Un réseau ferré plus solide entre Nantes et Roissy
Soulagée, la DGAC s’empresse elle aussi d’écarter toute comparaison : « Ce qui arrive à Strasbourg ne pourrait pas arriver à Nantes », assure Franck Lisio, « d’abord, en train, le temps de trajet Nantes-Roissy est plus long que le Strasbourg-Roissy » précise-t-il. Et c’est vrai. D’une demie- heure. La DGAC peut souffler, les choses ne devraient pas changer au cours des prochaines années. « Aucun gain de temps ne se fera sur Roissy, assure François Guliani de RFF, en revanche, la fiabilité de la ligne sera nettement améliorée ». Aujourd’hui, les retards fréquents liés au partage des rails avec le RER dissuadent les voyageurs de prendre le train. Mais, demain, François Guliani promet un réseau consolidé. Alors, si le vol Nantes- Roissy n’est pas condamné par les améliorations du TGV, nul doute qu’il en sera affecté. Dans quelles proportions ? Retour au module 3 et aux absences d’explications.« Tout ça m’échappe »
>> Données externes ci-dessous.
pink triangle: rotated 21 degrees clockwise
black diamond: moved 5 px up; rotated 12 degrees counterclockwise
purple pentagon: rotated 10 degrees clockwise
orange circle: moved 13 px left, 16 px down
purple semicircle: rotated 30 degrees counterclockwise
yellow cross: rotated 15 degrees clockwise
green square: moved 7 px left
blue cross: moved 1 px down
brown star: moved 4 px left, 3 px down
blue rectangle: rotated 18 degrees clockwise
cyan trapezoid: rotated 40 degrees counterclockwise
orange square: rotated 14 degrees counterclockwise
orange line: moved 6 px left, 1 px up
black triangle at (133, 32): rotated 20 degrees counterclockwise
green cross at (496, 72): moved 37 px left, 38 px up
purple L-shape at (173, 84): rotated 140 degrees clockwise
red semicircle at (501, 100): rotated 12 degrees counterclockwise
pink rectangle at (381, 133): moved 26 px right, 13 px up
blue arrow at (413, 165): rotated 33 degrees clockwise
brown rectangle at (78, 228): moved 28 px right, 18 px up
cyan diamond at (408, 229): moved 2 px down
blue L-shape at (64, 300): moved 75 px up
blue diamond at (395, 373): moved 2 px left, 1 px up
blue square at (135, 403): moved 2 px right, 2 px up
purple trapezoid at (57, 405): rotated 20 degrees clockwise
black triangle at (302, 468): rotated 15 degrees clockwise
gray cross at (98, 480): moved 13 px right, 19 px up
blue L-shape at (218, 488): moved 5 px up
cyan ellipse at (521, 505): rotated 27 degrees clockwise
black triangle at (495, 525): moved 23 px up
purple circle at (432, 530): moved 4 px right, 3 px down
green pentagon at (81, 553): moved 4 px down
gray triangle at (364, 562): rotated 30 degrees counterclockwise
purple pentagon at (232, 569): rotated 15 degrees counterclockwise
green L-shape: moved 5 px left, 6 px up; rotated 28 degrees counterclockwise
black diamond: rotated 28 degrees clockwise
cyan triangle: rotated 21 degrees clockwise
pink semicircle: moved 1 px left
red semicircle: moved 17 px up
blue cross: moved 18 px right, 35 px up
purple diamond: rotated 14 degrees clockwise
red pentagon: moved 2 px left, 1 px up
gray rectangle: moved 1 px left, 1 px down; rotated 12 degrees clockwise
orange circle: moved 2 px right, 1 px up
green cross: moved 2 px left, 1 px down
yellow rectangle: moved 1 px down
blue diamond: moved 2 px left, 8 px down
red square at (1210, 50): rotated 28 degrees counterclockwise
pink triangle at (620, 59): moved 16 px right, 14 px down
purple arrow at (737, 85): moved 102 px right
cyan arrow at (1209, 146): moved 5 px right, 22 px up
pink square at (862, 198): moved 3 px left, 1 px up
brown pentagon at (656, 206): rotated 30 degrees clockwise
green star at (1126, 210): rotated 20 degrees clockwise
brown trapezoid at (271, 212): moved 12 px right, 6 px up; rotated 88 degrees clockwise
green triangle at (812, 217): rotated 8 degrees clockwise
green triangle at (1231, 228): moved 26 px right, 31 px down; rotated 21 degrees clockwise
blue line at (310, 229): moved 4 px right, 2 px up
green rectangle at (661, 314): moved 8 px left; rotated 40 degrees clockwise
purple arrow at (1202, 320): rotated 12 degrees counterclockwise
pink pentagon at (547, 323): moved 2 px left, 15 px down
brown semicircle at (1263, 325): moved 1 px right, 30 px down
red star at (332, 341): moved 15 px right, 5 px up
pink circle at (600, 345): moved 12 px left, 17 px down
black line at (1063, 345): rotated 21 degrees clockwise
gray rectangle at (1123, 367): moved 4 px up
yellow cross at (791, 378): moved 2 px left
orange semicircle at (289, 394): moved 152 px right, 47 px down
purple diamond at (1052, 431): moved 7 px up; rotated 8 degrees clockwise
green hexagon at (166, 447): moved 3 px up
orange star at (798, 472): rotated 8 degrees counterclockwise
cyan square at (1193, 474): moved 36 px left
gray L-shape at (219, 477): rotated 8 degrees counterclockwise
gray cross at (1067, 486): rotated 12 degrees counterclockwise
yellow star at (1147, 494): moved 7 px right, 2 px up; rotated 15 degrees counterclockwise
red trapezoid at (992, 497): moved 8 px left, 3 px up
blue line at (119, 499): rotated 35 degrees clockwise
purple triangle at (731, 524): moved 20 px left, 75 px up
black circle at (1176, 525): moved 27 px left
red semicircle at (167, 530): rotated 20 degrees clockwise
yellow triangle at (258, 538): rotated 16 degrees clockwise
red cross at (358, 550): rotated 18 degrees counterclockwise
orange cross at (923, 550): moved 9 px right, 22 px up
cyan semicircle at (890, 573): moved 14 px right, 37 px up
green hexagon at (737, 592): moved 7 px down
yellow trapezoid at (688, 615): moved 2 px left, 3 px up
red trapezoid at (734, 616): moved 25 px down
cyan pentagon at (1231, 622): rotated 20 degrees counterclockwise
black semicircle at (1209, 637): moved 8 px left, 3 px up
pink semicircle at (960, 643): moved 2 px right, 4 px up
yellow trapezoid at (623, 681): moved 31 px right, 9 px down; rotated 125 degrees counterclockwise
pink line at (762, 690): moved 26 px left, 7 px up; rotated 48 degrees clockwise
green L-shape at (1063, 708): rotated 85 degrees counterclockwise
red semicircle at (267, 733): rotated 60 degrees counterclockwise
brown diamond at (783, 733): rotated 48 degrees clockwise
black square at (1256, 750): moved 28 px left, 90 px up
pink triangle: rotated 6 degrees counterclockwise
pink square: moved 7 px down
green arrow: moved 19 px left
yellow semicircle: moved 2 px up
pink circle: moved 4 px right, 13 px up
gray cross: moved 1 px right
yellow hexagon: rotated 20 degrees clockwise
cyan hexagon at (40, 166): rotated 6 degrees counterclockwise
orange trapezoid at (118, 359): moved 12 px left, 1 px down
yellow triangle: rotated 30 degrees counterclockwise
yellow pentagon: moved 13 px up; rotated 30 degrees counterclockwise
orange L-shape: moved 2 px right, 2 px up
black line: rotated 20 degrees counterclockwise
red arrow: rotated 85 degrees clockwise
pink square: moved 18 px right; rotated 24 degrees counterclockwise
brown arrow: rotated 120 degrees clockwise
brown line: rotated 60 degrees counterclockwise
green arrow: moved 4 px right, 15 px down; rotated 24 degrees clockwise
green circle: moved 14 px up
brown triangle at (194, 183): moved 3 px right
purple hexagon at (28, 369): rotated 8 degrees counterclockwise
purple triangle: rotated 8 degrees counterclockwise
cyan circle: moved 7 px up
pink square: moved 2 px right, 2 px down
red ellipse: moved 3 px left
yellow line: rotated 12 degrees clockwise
L’association Nexus croit voir clair dans le flou de la DGAC. « Évidemment personne ne peut détailler les calculs de l’impact LGV puisqu’ils n’existent pas », jubile Bernard Fourage. Il y a trois mois, à en croire le premier mail envoyé par Eric Héraud, lui et la DGAC semblaient tomber d’accord là dessus. Alors entre le mail catégorique envoyé au journaliste du Télégramme et l’apparition du mystérieux modèle économétrique dans le discours de la DGAC, que s’est-il passé ? Les estimations de la DUP réalisées en 2006 ont-elles été révisées quatre ans après la publication du document ? Entre 2006 et 2013, les chiffres sont pourtant restés les mêmes. « Car quand il a été élaboré, le document prenait déjà en compte l’impact LGV », soutient Éric Héraud. Dans ce cas pourquoi écrire un mail affirmant le contraire ? « Tout ça m’échappe », fini par lâcher le communicant.